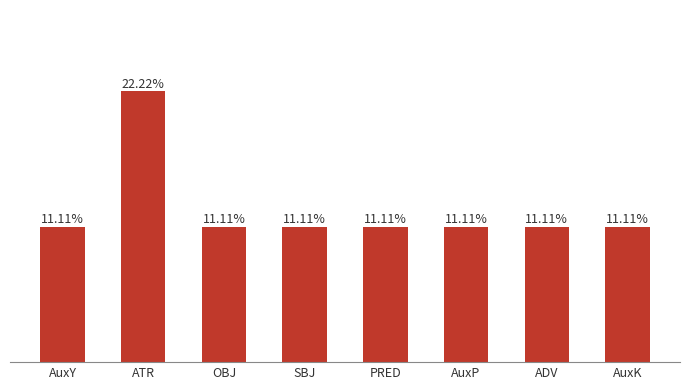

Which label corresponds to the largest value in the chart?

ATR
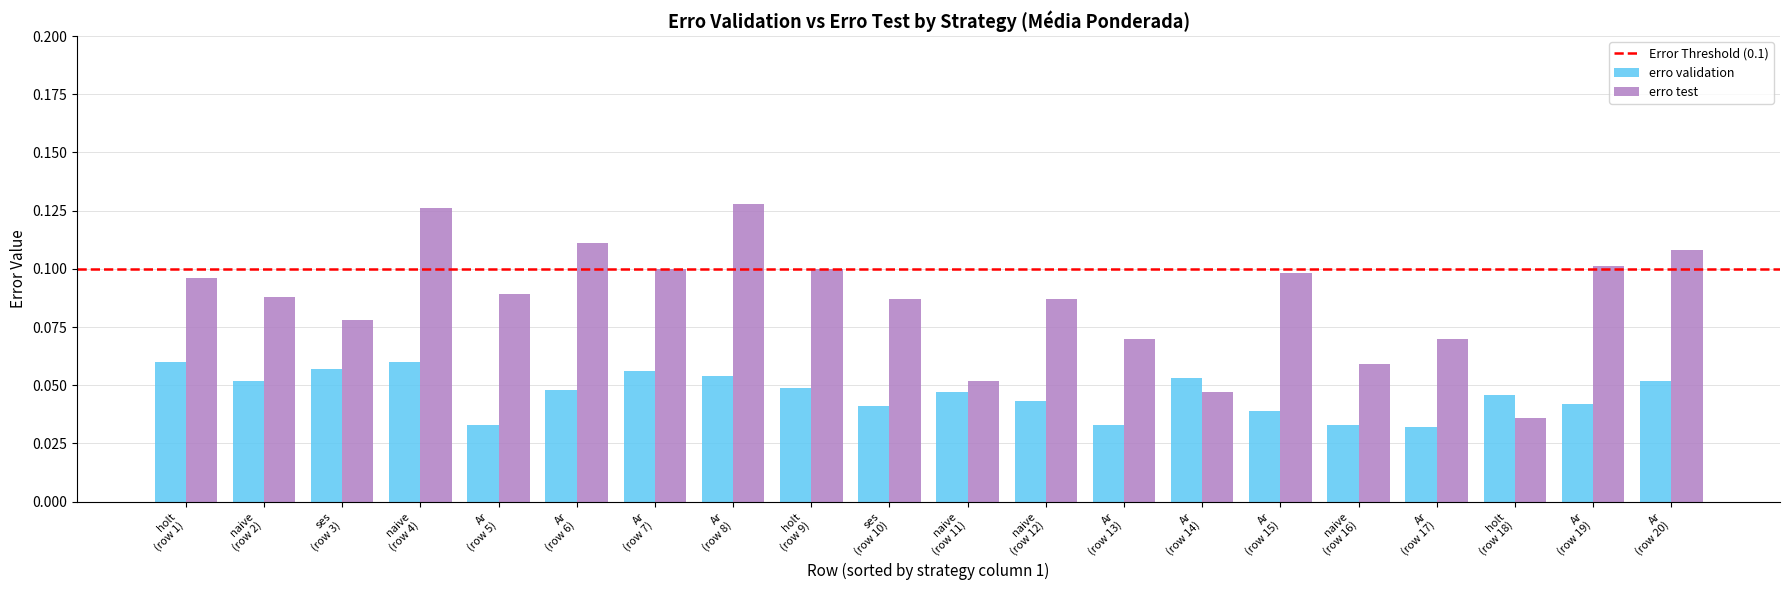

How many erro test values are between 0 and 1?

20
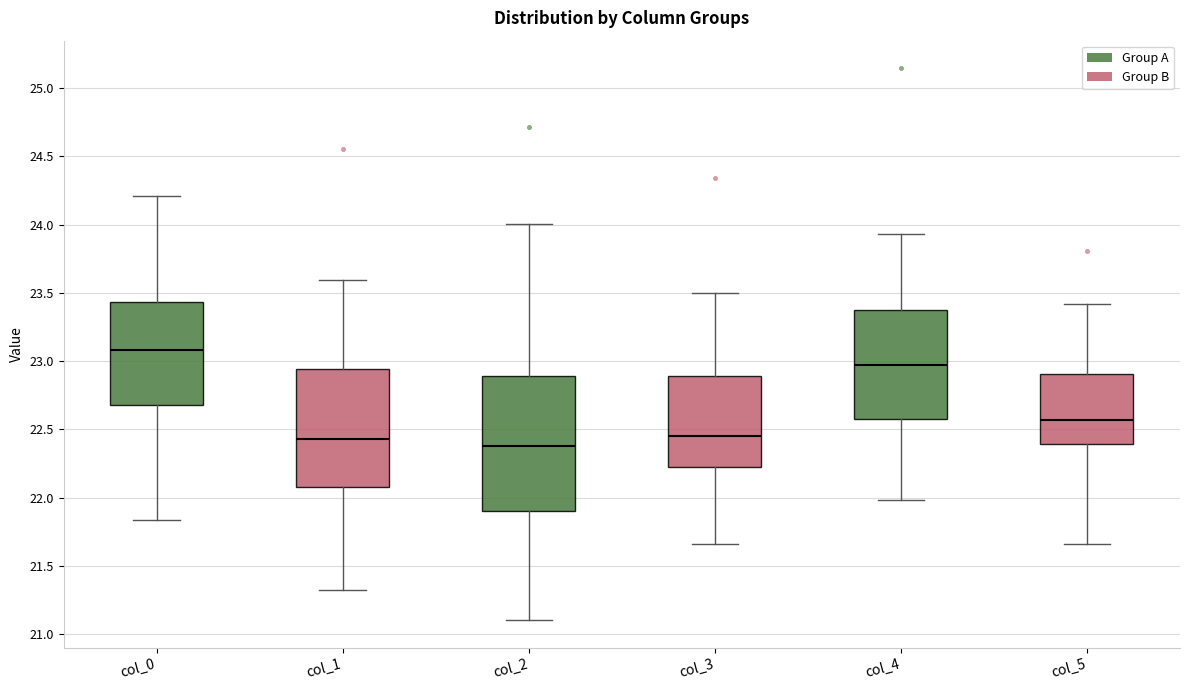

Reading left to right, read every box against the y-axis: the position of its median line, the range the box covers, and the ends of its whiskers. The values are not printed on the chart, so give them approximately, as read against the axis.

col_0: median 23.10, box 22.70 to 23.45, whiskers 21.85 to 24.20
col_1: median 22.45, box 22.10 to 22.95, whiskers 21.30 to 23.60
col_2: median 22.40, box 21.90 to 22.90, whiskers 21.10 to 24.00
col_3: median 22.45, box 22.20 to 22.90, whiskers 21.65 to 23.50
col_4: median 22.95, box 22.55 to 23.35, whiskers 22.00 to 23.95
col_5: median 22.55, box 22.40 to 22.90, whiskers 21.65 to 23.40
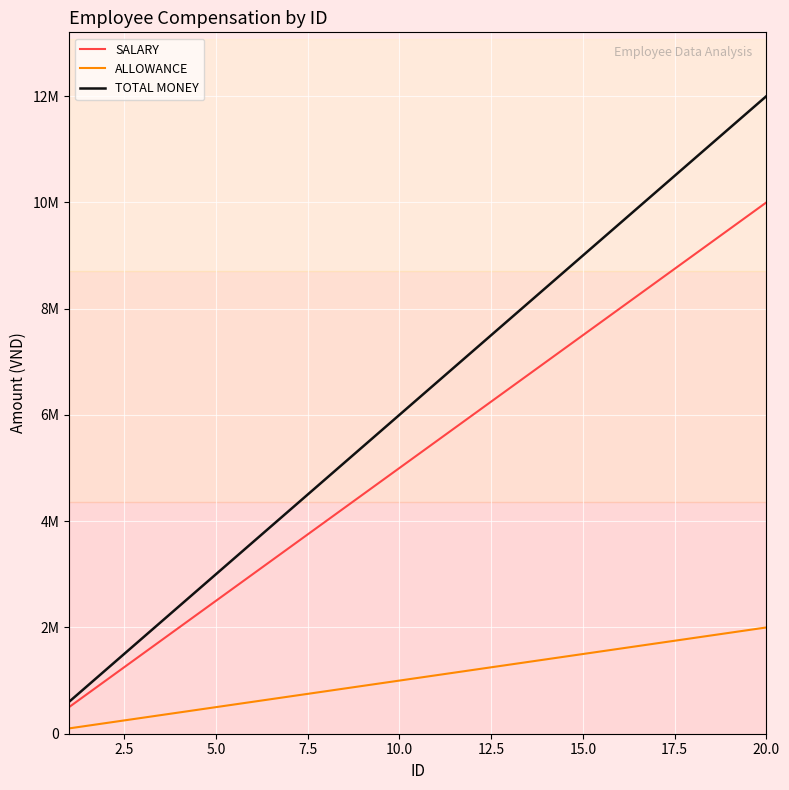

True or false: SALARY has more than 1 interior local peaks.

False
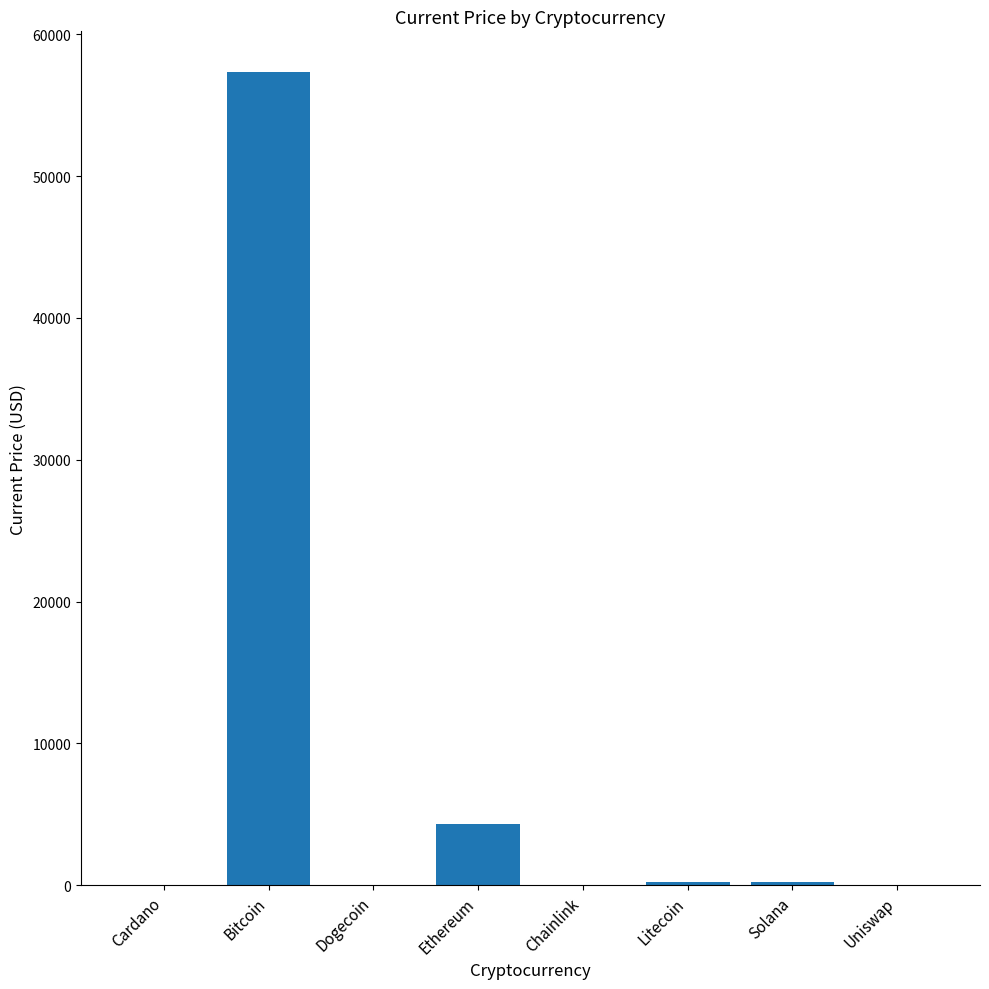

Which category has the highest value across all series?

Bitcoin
──────────
*Problem to solve*: Swap "category" for "label" in everything from the line containing "True or false: SALARY" down to the end of the entries, and give those lines again with nothing else changed and the pictures left out.

*Your solution*:
True or false: SALARY has more than 1 interior local peaks.

False

Which label has the highest value across all series?

Bitcoin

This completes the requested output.